Our feature story, “Popping Up All Over,” which examines the workation trend, epitomizes the ways in which we’re restlessly searching for a healthier, more inspiring way of working, and trying to do a better job of crafting blended days of work and play. Seabourn president Josh Leibowitz recalls how he once subscribed to a strict separation between vacation time and work time. “My thinking on this has changed,” he says now. He recognizes the salubrious benefits of customized time, of extending travel and changing the scene while you’re devoting the required time for work; it was the luxury cruise line’s guests who helped him see that.

Even a corporate honcho like Seth Wise (in our Agenda section), who wears several executive hats and enjoys the fit of every one, has experienced his Woolfian epiphany. “In terms of work-life balance, one of the things that COVID has awoken me to is the value of being home for dinner with my family,” he says. So, I’ve made a concerted effort to try to reduce the commitments I’ve make for dinner and cocktail events so I can be home.”
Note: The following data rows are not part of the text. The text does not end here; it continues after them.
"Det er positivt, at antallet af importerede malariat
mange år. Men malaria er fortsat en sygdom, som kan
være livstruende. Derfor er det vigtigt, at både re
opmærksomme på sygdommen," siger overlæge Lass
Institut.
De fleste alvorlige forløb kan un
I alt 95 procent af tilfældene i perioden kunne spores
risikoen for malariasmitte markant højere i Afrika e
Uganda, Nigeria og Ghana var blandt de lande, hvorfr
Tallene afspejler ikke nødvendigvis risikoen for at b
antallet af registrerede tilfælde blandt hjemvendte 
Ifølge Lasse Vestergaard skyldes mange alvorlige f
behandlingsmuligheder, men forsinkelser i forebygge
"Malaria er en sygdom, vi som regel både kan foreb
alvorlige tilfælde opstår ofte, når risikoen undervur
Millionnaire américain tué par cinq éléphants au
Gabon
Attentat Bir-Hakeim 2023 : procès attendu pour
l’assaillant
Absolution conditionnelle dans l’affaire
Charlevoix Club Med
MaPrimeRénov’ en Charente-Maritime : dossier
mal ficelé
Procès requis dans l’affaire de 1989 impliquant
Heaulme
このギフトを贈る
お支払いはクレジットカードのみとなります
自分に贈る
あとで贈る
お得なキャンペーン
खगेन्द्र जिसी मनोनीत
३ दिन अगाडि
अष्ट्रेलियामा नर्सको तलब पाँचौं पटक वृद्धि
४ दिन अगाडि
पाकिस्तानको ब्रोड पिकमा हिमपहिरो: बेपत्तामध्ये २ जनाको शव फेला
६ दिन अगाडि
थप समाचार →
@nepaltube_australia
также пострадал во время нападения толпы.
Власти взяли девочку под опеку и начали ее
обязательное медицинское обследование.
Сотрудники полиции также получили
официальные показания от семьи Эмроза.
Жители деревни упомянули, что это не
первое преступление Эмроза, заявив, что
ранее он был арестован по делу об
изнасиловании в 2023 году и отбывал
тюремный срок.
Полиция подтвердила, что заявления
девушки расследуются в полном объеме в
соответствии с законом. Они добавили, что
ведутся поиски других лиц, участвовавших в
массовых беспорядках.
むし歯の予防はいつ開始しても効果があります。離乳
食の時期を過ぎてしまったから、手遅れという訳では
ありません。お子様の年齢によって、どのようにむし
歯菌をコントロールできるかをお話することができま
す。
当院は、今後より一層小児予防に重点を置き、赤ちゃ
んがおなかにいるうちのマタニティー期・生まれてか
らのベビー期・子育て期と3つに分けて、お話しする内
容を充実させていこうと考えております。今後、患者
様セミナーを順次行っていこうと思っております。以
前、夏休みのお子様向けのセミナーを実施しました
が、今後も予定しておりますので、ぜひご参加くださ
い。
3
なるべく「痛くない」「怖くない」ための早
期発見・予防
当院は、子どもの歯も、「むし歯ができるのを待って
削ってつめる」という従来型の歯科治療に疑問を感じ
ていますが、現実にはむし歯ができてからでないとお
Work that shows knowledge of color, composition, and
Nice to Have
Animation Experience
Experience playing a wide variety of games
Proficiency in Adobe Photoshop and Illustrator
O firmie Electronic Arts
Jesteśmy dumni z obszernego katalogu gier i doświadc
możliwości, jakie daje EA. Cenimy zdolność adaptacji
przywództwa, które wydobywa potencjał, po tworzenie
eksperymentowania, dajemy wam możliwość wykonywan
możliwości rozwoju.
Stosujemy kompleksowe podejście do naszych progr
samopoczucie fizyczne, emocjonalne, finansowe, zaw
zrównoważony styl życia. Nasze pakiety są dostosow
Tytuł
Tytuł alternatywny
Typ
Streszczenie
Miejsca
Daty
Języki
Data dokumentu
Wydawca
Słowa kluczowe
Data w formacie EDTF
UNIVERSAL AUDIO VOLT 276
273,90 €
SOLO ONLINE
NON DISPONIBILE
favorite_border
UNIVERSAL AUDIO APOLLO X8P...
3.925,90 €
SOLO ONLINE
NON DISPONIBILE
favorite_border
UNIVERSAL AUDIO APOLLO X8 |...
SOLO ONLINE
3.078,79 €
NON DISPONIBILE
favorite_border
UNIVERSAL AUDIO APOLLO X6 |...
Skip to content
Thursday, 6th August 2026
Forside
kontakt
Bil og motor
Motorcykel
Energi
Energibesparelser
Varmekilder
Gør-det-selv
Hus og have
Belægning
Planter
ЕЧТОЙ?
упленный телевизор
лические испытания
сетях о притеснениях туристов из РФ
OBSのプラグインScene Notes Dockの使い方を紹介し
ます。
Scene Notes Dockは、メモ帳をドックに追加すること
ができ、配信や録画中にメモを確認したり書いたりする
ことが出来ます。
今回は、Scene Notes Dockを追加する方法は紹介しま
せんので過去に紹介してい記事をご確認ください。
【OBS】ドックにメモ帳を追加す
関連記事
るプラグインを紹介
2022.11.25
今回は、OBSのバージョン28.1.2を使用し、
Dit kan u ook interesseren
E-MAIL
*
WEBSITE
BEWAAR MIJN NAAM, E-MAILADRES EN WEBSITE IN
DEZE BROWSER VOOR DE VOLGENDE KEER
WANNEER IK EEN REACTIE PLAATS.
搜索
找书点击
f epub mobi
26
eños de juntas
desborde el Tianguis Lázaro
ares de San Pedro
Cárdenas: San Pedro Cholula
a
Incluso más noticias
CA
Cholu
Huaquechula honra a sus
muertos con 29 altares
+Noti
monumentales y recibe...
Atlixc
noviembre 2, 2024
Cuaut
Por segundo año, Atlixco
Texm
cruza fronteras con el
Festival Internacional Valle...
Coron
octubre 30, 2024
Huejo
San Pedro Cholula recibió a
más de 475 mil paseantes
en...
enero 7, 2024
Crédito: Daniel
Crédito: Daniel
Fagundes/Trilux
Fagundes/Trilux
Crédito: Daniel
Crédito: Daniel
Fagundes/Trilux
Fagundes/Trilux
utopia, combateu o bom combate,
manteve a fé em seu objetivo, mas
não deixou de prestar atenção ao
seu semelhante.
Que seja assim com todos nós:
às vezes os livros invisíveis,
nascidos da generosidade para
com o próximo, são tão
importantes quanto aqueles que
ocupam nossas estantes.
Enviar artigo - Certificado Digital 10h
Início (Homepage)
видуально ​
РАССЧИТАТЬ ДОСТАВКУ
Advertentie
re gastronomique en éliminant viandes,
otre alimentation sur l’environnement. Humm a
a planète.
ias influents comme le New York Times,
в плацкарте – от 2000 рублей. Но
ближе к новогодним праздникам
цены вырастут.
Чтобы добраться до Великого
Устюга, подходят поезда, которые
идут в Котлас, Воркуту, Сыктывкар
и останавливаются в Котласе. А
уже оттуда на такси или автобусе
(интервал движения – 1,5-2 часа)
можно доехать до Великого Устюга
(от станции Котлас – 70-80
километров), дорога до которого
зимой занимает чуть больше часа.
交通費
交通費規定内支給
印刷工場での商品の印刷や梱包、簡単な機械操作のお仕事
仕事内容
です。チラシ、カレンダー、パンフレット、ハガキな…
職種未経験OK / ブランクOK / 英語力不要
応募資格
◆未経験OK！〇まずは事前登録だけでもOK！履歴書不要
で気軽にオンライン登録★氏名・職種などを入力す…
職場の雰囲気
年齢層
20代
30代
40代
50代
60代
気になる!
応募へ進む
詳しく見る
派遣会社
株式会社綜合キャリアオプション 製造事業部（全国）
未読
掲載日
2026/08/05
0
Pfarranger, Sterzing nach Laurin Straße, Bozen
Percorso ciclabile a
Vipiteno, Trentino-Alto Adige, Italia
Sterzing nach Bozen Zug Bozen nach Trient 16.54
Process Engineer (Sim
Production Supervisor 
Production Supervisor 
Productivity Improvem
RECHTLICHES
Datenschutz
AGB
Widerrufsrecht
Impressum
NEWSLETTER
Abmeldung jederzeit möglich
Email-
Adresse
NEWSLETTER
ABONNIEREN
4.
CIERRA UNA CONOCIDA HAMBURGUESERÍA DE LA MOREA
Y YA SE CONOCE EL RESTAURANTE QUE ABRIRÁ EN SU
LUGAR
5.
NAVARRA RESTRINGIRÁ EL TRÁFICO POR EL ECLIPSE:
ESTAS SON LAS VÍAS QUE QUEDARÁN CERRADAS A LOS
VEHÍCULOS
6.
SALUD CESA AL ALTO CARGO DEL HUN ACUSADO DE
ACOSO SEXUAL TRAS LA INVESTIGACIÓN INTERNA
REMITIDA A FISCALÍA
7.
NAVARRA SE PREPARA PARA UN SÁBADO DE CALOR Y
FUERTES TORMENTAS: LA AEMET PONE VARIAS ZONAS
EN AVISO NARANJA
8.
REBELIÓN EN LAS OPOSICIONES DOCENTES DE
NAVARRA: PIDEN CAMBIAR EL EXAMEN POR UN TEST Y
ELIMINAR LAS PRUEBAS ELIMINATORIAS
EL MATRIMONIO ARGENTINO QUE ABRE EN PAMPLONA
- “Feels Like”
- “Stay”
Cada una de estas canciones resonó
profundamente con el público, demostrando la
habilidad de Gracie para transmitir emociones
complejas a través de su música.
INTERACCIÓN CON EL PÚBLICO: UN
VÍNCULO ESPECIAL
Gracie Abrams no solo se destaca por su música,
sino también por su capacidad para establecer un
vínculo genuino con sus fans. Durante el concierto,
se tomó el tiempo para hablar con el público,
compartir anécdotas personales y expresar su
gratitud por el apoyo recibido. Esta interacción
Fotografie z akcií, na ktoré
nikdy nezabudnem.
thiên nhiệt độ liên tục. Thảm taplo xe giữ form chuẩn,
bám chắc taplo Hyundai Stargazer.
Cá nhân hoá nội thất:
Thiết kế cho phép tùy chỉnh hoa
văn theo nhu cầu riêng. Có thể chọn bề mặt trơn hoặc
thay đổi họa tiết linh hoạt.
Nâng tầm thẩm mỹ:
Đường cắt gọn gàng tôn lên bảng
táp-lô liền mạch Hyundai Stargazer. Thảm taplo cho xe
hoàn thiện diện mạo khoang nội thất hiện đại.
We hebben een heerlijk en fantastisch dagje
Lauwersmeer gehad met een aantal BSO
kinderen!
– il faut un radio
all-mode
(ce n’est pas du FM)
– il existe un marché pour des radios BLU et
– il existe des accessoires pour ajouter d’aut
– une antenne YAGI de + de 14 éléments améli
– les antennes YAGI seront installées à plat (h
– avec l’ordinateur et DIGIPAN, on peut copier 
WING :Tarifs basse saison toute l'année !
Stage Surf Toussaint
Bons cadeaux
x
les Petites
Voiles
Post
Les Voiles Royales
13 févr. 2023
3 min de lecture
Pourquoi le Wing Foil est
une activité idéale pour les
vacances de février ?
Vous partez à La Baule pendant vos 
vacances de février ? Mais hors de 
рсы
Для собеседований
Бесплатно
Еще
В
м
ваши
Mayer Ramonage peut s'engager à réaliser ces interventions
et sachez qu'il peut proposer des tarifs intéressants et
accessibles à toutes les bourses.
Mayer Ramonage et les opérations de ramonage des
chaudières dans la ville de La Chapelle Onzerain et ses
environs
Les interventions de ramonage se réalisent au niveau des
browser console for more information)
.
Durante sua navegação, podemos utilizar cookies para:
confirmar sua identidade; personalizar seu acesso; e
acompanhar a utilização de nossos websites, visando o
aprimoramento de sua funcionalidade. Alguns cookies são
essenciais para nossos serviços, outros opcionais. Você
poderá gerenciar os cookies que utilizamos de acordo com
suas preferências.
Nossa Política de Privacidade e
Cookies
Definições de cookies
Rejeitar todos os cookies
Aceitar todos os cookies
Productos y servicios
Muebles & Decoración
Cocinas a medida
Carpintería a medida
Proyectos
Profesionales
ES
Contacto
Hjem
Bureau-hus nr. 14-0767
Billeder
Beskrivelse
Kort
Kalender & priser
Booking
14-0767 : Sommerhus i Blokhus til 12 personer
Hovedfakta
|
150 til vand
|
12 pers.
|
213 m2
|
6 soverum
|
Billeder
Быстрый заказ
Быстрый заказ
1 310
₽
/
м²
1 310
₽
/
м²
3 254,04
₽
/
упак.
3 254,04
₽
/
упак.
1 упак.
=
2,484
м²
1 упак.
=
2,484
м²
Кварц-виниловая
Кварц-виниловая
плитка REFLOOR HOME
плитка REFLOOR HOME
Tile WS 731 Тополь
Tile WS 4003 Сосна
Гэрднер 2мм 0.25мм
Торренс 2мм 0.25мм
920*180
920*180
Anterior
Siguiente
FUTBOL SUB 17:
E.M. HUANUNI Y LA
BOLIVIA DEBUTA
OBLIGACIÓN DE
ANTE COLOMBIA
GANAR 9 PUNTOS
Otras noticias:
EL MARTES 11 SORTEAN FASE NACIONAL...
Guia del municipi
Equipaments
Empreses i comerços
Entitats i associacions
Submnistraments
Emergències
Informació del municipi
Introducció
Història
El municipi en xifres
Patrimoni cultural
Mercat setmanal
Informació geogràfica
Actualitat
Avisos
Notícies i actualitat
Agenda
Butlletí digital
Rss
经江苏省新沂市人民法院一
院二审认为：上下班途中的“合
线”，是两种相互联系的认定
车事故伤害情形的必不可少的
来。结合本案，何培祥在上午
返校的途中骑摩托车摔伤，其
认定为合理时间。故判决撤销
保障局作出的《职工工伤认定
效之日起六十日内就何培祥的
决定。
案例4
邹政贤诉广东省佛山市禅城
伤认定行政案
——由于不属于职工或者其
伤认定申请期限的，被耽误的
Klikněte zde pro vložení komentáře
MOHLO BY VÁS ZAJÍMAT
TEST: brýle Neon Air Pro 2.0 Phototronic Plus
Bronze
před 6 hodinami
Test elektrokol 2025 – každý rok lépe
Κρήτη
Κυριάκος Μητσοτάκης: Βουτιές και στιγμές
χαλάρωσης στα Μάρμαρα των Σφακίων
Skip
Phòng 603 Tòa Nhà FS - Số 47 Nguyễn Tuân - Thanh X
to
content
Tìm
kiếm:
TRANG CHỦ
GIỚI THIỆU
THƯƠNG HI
And hovering over the whole issue is our vivid and edifying cover story, “Healthy Vision,” in which the physician team at Vitruvia discusses innovative therapies tailored to people who want to live pain-free so they can get out and move their bodies in order to embrace a state of becoming that’s as dynamic as the drive that propels their careers. Work will only be enhanced if the self and non-work pursuits are nurtured as well. The pervasive acknowledgement of this truth reflects the change in human character—precipitated by the bracing slap of reality—that the awful pandemic wrought.